Une équipe nationale sans couronne
Etant donné le niveau du championnat local, les performances de l’équipe nationale, surnommée « la couronne », restent relativement anonymes. Après un premier match en tant que pays indépendant face à l’Ouzbékistan le 17 juin 1992, la sélection tadjike est admise au sein de la FIFA, en 1994 seulement, et dispute ses premiers éliminatoires pour une Coupe du Monde pour l’édition 1998. Malgré 4 victoires, les Tadjiks butent sur la Chine et n’accèdent donc pas au groupe qualificatif. Malgré des performances loin d’être honteuses en comparaison de ses voisins comme le Kyrgyzstan, le Turkménistan ou encore l’Ouzbékistan, les joueurs de la couronne n’ont jamais réussi à se qualifier pour une Coupe d’Asie de l’AFC, ce qui aurait marqué un vrai progrès. Comme seul fait d’armes, les Tadjiks remportent en 2006 l’AFC Challenge Cup, en battant notamment le Bangladesh, le Kyrgyzstan, pour finir par corriger, 4-0, le Sri Lanka. Une victoire acquise bien entendu avec le grand entraîneur Sharif Nazarov aux commandes.
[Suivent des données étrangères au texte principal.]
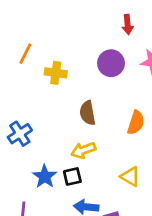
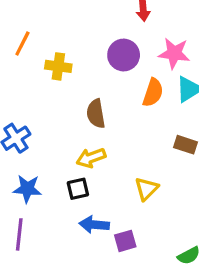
orange semicircle: (136, 123) -> (153, 93), moved
blue star: (45, 177) -> (27, 189), moved, turned -30
yellow triangle: (130, 177) -> (146, 189), turned 45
Au final, on peut surtout regretter la faible propension des joueurs tadjiks à s’exporter à l’étranger. La grande majorité de l’effectif actuel est constitué de joueurs formés, élevés et ayant effectué toute leur carrière au Tadjikistan. Si certains ont vécu quelques expériences à l’étranger, elles se résument le plus souvent à quelques saisons dans des clubs mineurs d’Ouzbékistan ou du Kazakhstan. Citons tout de même Iskandar Dzhalilov, défenseur central formé au CSKA Moscou et au Rubin Kazan, actuellement au Baltika Kaliningard après un passage au Volga Nizhni Novgorod. Un petit espoir cependant, le Tadjikistan connait actuellement une de ses meilleures performances au classement FIFA en étant classé 118e, après une 106e place en 2013.